Write out the entries below once more, exactly.

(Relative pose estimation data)
──────

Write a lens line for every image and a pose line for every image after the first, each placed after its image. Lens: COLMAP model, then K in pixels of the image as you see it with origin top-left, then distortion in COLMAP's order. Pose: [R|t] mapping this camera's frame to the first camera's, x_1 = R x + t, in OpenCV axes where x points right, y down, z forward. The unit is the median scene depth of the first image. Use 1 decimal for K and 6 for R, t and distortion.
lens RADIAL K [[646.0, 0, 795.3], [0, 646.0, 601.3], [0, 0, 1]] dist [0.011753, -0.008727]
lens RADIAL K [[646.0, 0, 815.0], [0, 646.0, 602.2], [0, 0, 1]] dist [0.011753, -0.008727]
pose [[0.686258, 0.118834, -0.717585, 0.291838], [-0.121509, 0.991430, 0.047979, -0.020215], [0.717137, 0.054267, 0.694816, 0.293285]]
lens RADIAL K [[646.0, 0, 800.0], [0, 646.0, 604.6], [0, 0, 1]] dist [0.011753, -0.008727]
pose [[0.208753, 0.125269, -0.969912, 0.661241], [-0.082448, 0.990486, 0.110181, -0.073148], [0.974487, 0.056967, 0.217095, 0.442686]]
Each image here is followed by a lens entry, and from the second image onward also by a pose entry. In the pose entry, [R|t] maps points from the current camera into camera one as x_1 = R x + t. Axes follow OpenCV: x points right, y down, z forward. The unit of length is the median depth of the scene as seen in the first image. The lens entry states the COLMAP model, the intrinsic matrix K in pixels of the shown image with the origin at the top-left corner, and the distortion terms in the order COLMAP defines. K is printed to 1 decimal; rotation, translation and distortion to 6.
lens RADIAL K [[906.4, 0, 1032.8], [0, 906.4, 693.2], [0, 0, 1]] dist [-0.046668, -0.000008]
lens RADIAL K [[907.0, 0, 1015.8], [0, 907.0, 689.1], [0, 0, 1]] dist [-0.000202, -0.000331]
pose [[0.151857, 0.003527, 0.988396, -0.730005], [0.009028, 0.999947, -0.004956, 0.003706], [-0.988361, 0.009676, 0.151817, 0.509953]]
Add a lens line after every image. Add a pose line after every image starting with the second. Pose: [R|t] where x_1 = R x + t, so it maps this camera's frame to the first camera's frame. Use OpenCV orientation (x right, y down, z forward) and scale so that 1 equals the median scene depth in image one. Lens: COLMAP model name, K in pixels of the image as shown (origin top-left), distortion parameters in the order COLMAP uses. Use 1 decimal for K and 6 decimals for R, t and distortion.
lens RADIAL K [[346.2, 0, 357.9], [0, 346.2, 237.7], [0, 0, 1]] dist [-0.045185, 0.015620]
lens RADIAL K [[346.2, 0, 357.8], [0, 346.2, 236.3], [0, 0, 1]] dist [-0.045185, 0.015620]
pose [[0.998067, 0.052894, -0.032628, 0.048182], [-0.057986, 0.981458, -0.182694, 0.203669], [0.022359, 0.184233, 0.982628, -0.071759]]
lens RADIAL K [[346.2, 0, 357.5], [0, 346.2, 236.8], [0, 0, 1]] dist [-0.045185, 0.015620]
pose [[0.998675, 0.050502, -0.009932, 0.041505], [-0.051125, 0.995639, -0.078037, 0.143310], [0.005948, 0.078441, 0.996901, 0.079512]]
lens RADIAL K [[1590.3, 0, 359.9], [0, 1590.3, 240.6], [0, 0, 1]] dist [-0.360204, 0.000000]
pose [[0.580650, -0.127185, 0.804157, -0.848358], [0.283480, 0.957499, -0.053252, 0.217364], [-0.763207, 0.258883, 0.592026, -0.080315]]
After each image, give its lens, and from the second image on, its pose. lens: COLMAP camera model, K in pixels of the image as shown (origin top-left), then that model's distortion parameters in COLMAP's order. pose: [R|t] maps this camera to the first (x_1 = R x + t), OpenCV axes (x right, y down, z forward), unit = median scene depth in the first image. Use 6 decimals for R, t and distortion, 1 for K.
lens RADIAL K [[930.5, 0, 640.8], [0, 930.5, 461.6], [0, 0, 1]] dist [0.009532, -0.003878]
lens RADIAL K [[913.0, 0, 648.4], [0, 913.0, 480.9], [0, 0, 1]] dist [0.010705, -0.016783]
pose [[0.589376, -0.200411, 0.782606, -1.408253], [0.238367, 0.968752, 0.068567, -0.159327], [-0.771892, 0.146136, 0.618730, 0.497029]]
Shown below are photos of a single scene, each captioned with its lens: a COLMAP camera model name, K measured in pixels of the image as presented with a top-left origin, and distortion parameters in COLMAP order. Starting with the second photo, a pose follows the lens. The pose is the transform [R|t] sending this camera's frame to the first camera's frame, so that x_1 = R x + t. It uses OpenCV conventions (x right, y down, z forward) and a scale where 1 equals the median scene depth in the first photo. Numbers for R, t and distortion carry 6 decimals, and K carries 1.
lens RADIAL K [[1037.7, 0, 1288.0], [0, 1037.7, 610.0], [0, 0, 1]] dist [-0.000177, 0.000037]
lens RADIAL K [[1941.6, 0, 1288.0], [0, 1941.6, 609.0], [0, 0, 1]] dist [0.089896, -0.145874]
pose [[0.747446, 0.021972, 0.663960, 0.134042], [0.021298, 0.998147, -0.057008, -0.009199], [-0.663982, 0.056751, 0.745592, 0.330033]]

──────

**Answer section**
Write a lens line for every image and a pose line for every image after the first, each placed after its image. Lens: COLMAP model, then K in pixels of the image as you see it with origin top-left, then distortion in COLMAP's order. Pose: [R|t] mapping this camera's frame to the first camera's, x_1 = R x + t, in OpenCV axes where x points right, y down, z forward. The unit is the median scene depth of the first image. Use 1 decimal for K and 6 for R, t and distortion.
lens RADIAL K [[646.0, 0, 795.3], [0, 646.0, 601.3], [0, 0, 1]] dist [0.011753, -0.008727]
lens RADIAL K [[646.0, 0, 815.0], [0, 646.0, 602.2], [0, 0, 1]] dist [0.011753, -0.008727]
pose [[0.686258, 0.118834, -0.717585, 0.291838], [-0.121509, 0.991430, 0.047979, -0.020215], [0.717137, 0.054267, 0.694816, 0.293285]]
lens RADIAL K [[646.0, 0, 800.0], [0, 646.0, 604.6], [0, 0, 1]] dist [0.011753, -0.008727]
pose [[0.208753, 0.125269, -0.969912, 0.661241], [-0.082448, 0.990486, 0.110181, -0.073148], [0.974487, 0.056967, 0.217095, 0.442686]]
Each image here is followed by a lens entry, and from the second image onward also by a pose entry. In the pose entry, [R|t] maps points from the current camera into camera one as x_1 = R x + t. Axes follow OpenCV: x points right, y down, z forward. The unit of length is the median depth of the scene as seen in the first image. The lens entry states the COLMAP model, the intrinsic matrix K in pixels of the shown image with the origin at the top-left corner, and the distortion terms in the order COLMAP defines. K is printed to 1 decimal; rotation, translation and distortion to 6.
lens RADIAL K [[906.4, 0, 1032.8], [0, 906.4, 693.2], [0, 0, 1]] dist [-0.046668, -0.000008]
lens RADIAL K [[907.0, 0, 1015.8], [0, 907.0, 689.1], [0, 0, 1]] dist [-0.000202, -0.000331]
pose [[0.151857, 0.003527, 0.988396, -0.730005], [0.009028, 0.999947, -0.004956, 0.003706], [-0.988361, 0.009676, 0.151817, 0.509953]]
Add a lens line after every image. Add a pose line after every image starting with the second. Pose: [R|t] where x_1 = R x + t, so it maps this camera's frame to the first camera's frame. Use OpenCV orientation (x right, y down, z forward) and scale so that 1 equals the median scene depth in image one. Lens: COLMAP model name, K in pixels of the image as shown (origin top-left), distortion parameters in the order COLMAP uses. Use 1 decimal for K and 6 decimals for R, t and distortion.
lens RADIAL K [[346.2, 0, 357.9], [0, 346.2, 237.7], [0, 0, 1]] dist [-0.045185, 0.015620]
lens RADIAL K [[346.2, 0, 357.8], [0, 346.2, 236.3], [0, 0, 1]] dist [-0.045185, 0.015620]
pose [[0.998067, 0.052894, -0.032628, 0.048182], [-0.057986, 0.981458, -0.182694, 0.203669], [0.022359, 0.184233, 0.982628, -0.071759]]
lens RADIAL K [[346.2, 0, 357.5], [0, 346.2, 236.8], [0, 0, 1]] dist [-0.045185, 0.015620]
pose [[0.998675, 0.050502, -0.009932, 0.041505], [-0.051125, 0.995639, -0.078037, 0.143310], [0.005948, 0.078441, 0.996901, 0.079512]]
lens RADIAL K [[1590.3, 0, 359.9], [0, 1590.3, 240.6], [0, 0, 1]] dist [-0.360204, 0.000000]
pose [[0.580650, -0.127185, 0.804157, -0.848358], [0.283480, 0.957499, -0.053252, 0.217364], [-0.763207, 0.258883, 0.592026, -0.080315]]
After each image, give its lens, and from the second image on, its pose. lens: COLMAP camera model, K in pixels of the image as shown (origin top-left), then that model's distortion parameters in COLMAP's order. pose: [R|t] maps this camera to the first (x_1 = R x + t), OpenCV axes (x right, y down, z forward), unit = median scene depth in the first image. Use 6 decimals for R, t and distortion, 1 for K.
lens RADIAL K [[930.5, 0, 640.8], [0, 930.5, 461.6], [0, 0, 1]] dist [0.009532, -0.003878]
lens RADIAL K [[913.0, 0, 648.4], [0, 913.0, 480.9], [0, 0, 1]] dist [0.010705, -0.016783]
pose [[0.589376, -0.200411, 0.782606, -1.408253], [0.238367, 0.968752, 0.068567, -0.159327], [-0.771892, 0.146136, 0.618730, 0.497029]]
Shown below are photos of a single scene, each captioned with its lens: a COLMAP camera model name, K measured in pixels of the image as presented with a top-left origin, and distortion parameters in COLMAP order. Starting with the second photo, a pose follows the lens. The pose is the transform [R|t] sending this camera's frame to the first camera's frame, so that x_1 = R x + t. It uses OpenCV conventions (x right, y down, z forward) and a scale where 1 equals the median scene depth in the first photo. Numbers for R, t and distortion carry 6 decimals, and K carries 1.
lens RADIAL K [[1037.7, 0, 1288.0], [0, 1037.7, 610.0], [0, 0, 1]] dist [-0.000177, 0.000037]
lens RADIAL K [[1941.6, 0, 1288.0], [0, 1941.6, 609.0], [0, 0, 1]] dist [0.089896, -0.145874]
pose [[0.747446, 0.021972, 0.663960, 0.134042], [0.021298, 0.998147, -0.057008, -0.009199], [-0.663982, 0.056751, 0.745592, 0.330033]]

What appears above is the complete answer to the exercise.